Case Study — Selah
Solo product, 0 → 90+ active users. React Native · Supabase · Community-driven growth
My girlfriend was going through a difficult time. CBT research shows emotions are shaped not by events directly, but by the thoughts that interpret them. I wanted to build something that could help her identify cognitive distortions and reframe her thinking — and eventually help others do the same. I built the first version for one user. Then I watched what happened when I handed it to more.
Entirely solo — product strategy, UX design, React Native development, user research, and community engagement. No team, no budget, no runway.
Built an initial CBT tool to guide users through identifying cognitive distortions and reframing negative thoughts. Used it daily with my girlfriend as the first real user.
A Christian friend tried it and said he'd actively use it. That observation led to a hypothesis: targeting users at the intersection of mental health and faith would create a stronger, more specific product than a generic mental health tool.
Repositioned the product.

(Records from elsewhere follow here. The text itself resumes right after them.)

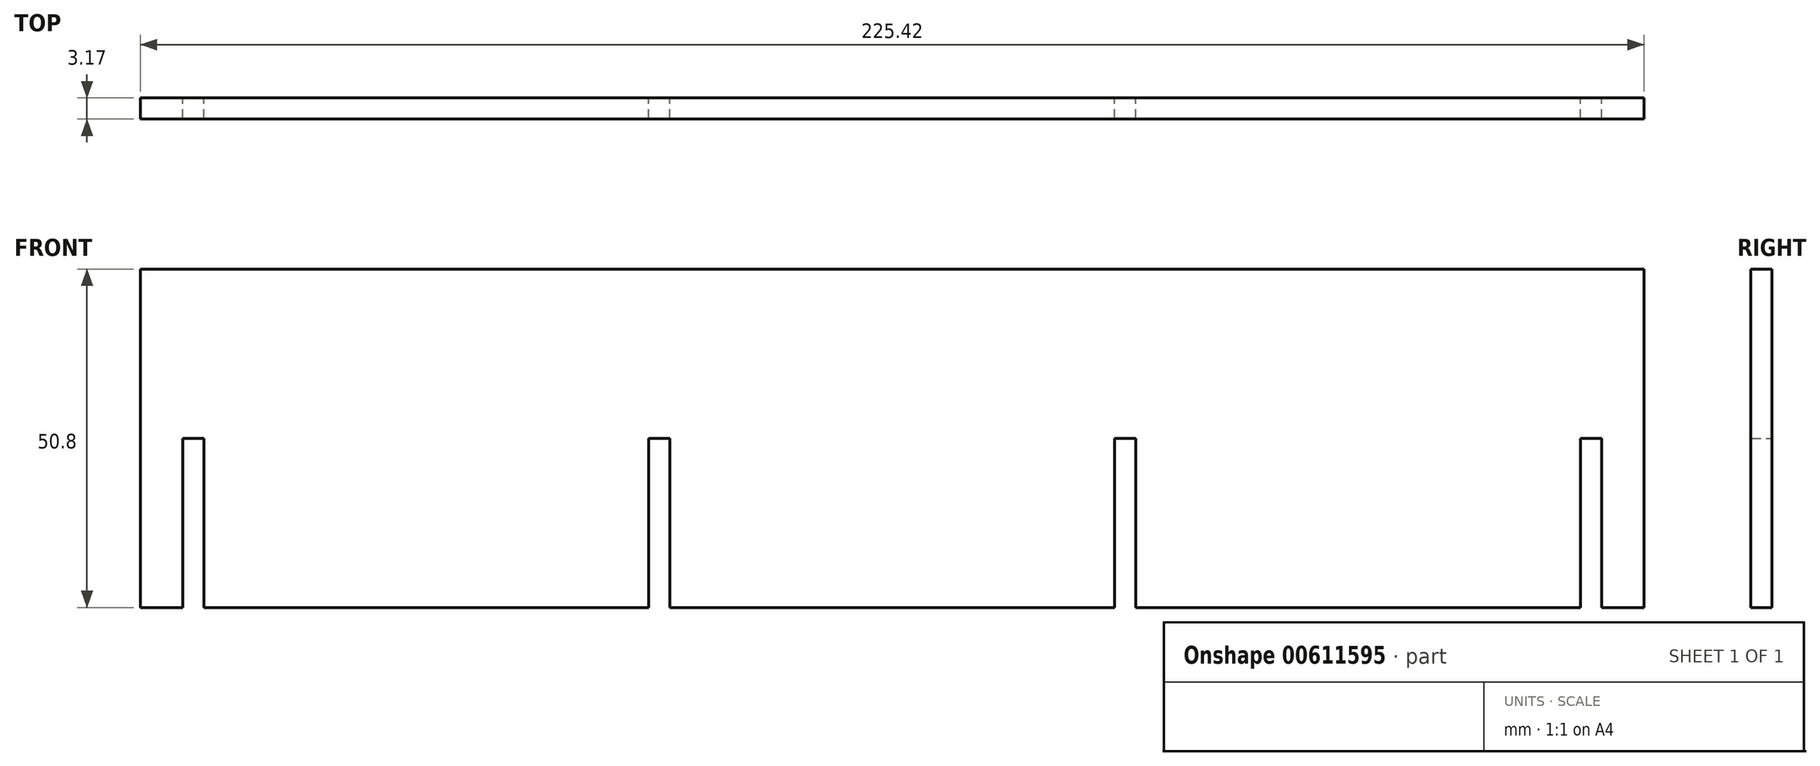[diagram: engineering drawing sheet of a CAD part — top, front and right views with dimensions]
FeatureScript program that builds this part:
annotation { "Feature Type Name" : "Feature", "Feature Type Description" : "" }
export const myFeature = defineFeature(function(context is Context, id is Id, definition is map)
    precondition{}
    {
        {
            var Q0;
            Q0=qCreatedBy(makeId("Front.planeOp"),FACE);
            var sketch = newSketch(context, id + "F0", { "sketchPlane" : qUnion([Q0])});
            skLineSegment(sketch, "E0.bottom", {"start": v(-112.71, 25.4) * mm, "end": v(112.71, 25.4) * mm});
            skLineSegment(sketch, "E0.top", {"start": v(-112.71, -25.4) * mm, "end": v(112.71, -25.4) * mm});
            skLineSegment(sketch, "E0.left", {"start": v(-112.71, 25.4) * mm, "end": v(-112.71, -25.4) * mm});
            skLineSegment(sketch, "E0.right", {"start": v(112.71, 25.4) * mm, "end": v(112.71, -25.4) * mm});
            skPoint(sketch, "E0.middle", {"position": v(0, 0) * mm});
            skLineSegment(sketch, "E1", {"start": v(-106.36, -25.4) * mm, "end": v(-106.36, 0) * mm});
            skLineSegment(sketch, "E2", {"start": v(-106.36, 0) * mm, "end": v(-103.19, 0) * mm});
            skLineSegment(sketch, "E3", {"start": v(-103.19, 0) * mm, "end": v(-103.19, -25.4) * mm});
            skLineSegment(sketch, "E4", {"start": v(-36.51, -25.4) * mm, "end": v(-36.51, 0) * mm});
            skLineSegment(sketch, "E5", {"start": v(-36.51, 0) * mm, "end": v(-33.34, 0) * mm});
            skLineSegment(sketch, "E6", {"start": v(-33.34, 0) * mm, "end": v(-33.34, -25.4) * mm});
            skLineSegment(sketch, "E7", {"start": v(33.34, -25.4) * mm, "end": v(33.34, 0) * mm});
            skLineSegment(sketch, "E8", {"start": v(33.34, 0) * mm, "end": v(36.51, 0) * mm});
            skLineSegment(sketch, "E9", {"start": v(36.51, 0) * mm, "end": v(36.51, -25.4) * mm});
            skLineSegment(sketch, "E10", {"start": v(103.19, -25.4) * mm, "end": v(103.19, 0) * mm});
            skLineSegment(sketch, "E11", {"start": v(103.19, 0) * mm, "end": v(106.36, 0) * mm});
            skLineSegment(sketch, "E12", {"start": v(106.36, 0) * mm, "end": v(106.36, -25.4) * mm});
            skSolve(sketch);
        }
        {
            var Q0;
            Q0=makeQuery(id+"F0.imprint","IMPRINT",FACE,{"disambiguationData":[TD([[makeQuery(id+"F0.imprint","IMPRINT",EDGE,{"derivedFrom":sQuery(id+"F0.wireOp",EDGE,"E0.bottom")}),-1.0]])]});
            extrude(context, id + "F1", {"entities" : qUnion([Q0]), "depth" : 3.17 * mm, "offsetDistance" : 25.4 * mm});
        }
    });
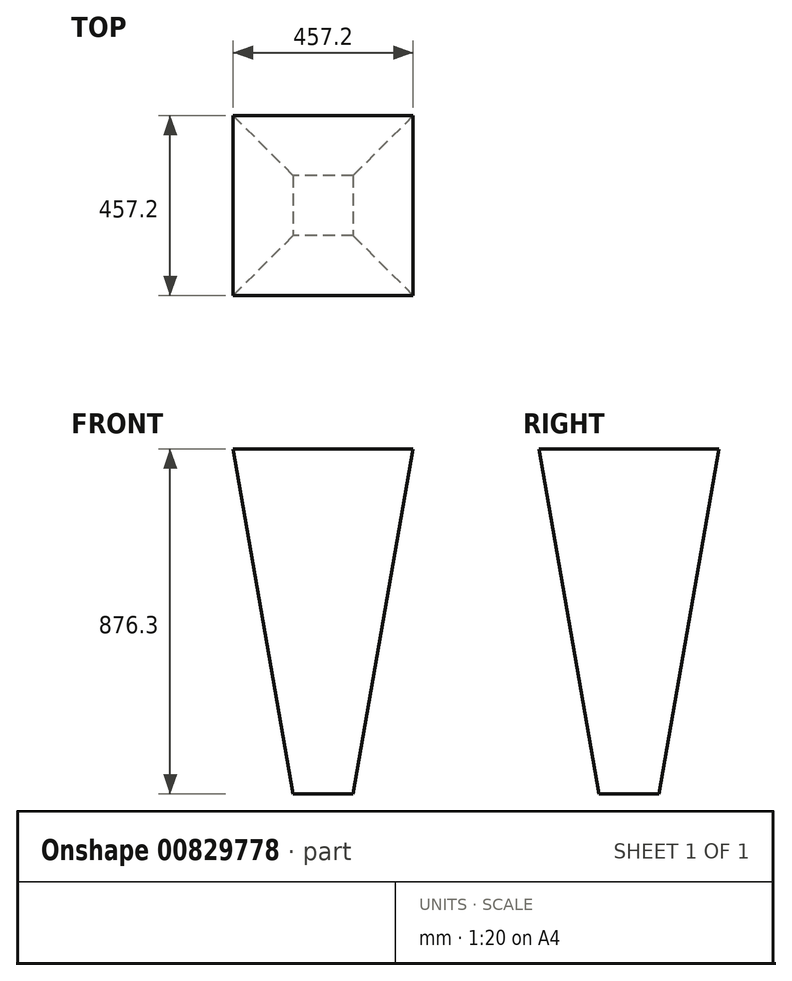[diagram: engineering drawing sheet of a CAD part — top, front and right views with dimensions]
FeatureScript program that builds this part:
annotation { "Feature Type Name" : "Feature", "Feature Type Description" : "" }
export const myFeature = defineFeature(function(context is Context, id is Id, definition is map)
    precondition{}
    {
        {
            var Q0;
            Q0=qCreatedBy(makeId("Top.planeOp"),FACE);
            var sketch = newSketch(context, id + "F0", { "sketchPlane" : qUnion([Q0])});
            skCircle(sketch, "E0", {"center": v(0, 0) * mm, "radius": 228.6 * mm, "construction": true});
            skLineSegment(sketch, "E1.bottom", {"start": v(76.2, 76.2) * mm, "end": v(-76.2, 76.2) * mm});
            skLineSegment(sketch, "E1.top", {"start": v(76.2, -76.2) * mm, "end": v(-76.2, -76.2) * mm});
            skLineSegment(sketch, "E1.left", {"start": v(76.2, 76.2) * mm, "end": v(76.2, -76.2) * mm});
            skLineSegment(sketch, "E1.right", {"start": v(-76.2, 76.2) * mm, "end": v(-76.2, -76.2) * mm});
            skSolve(sketch);
        }
        {
            var Q0;
            Q0=qCreatedBy(makeId("Top.planeOp"),FACE);
            cPlane(context, id + "F1", {"entities" : qUnion([Q0]), "cplaneType" : CPlaneType.OFFSET, "offset" : 876.3 * mm, "width" : 152.4 * mm, "height" : 152.4 * mm});
        }
        {
            var Q0;
            Q0=qCreatedBy(id+"F1.planeOp",FACE);
            var sketch = newSketch(context, id + "F2", { "sketchPlane" : qUnion([Q0])});
            skCircle(sketch, "E2", {"center": v(0, 0) * mm, "radius": 457.2 * mm, "construction": true});
            skLineSegment(sketch, "E3.bottom", {"start": v(228.6, 228.6) * mm, "end": v(-228.6, 228.6) * mm});
            skLineSegment(sketch, "E3.top", {"start": v(228.6, -228.6) * mm, "end": v(-228.6, -228.6) * mm});
            skLineSegment(sketch, "E3.left", {"start": v(228.6, 228.6) * mm, "end": v(228.6, -228.6) * mm});
            skLineSegment(sketch, "E3.right", {"start": v(-228.6, 228.6) * mm, "end": v(-228.6, -228.6) * mm});
            skSolve(sketch);
        }
        {
            var Q0;
            Q0=makeQuery(id+"F2.imprint","IMPRINT",FACE,{"disambiguationData":[TD([[makeQuery(id+"F2.imprint","IMPRINT",EDGE,{"derivedFrom":sQuery(id+"F2.wireOp",EDGE,"E3.bottom")}),1.0]])]});
            var Q1;
            Q1=makeQuery(id+"F0.imprint","IMPRINT",FACE,{"disambiguationData":[TD([[makeQuery(id+"F0.imprint","IMPRINT",EDGE,{"derivedFrom":sQuery(id+"F0.wireOp",EDGE,"E1.bottom")}),1.0]])]});
            loft(context, id + "F3", {"sheetProfilesArray" : [{ "sheetProfileEntities" : qUnion([Q0]) }, { "sheetProfileEntities" : qUnion([Q1]) }]});
        }
    });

Added personalized Bible verse recommendations and redesigned the experience around both emotional and spiritual support.
Embedded myself in church communities — observing how people share prayer requests and support each other weekly. Translated this into an anonymous prayer room where users could share and support each other online.
Analyzed retention across all features. Prayer room drove near-100% 7-day retention — community lock-in by design. Observed continued DB activity: users returned daily to update and respond to prayer requests. Cut every other feature and surfaced prayer room directly to the main navigation.
Grew to 90+ active users through community engagement and ran a church pilot to validate the product in a real-world setting. One removed feature is now being reinstated — users kept asking for it back.
“핸드폰을 보다가 멈추고 기도하게 된 경험은 처음인 것 같다. 너무 좋았다.”
— User feedback during church pilot (“This was the first time I ever found myself praying while on my phone. It felt really good.”)
90+
Active users, community-grown
~100%
7-day retention on prayer room — users return daily to update and respond to requests
Now
Preparing for launch with monetization
The hardest part was designing for vulnerable moments. You can't fake empathy in UX — every word, every screen transition, every notification matters when someone is in a difficult place. Trust is built or broken at the detail level. The best product decisions came from going narrow. Targeting a specific community instead of building for everyone made the product stronger. The prayer room wasn't a feature I designed from scratch — it was something I saw already happening in real life, and built a digital version of it.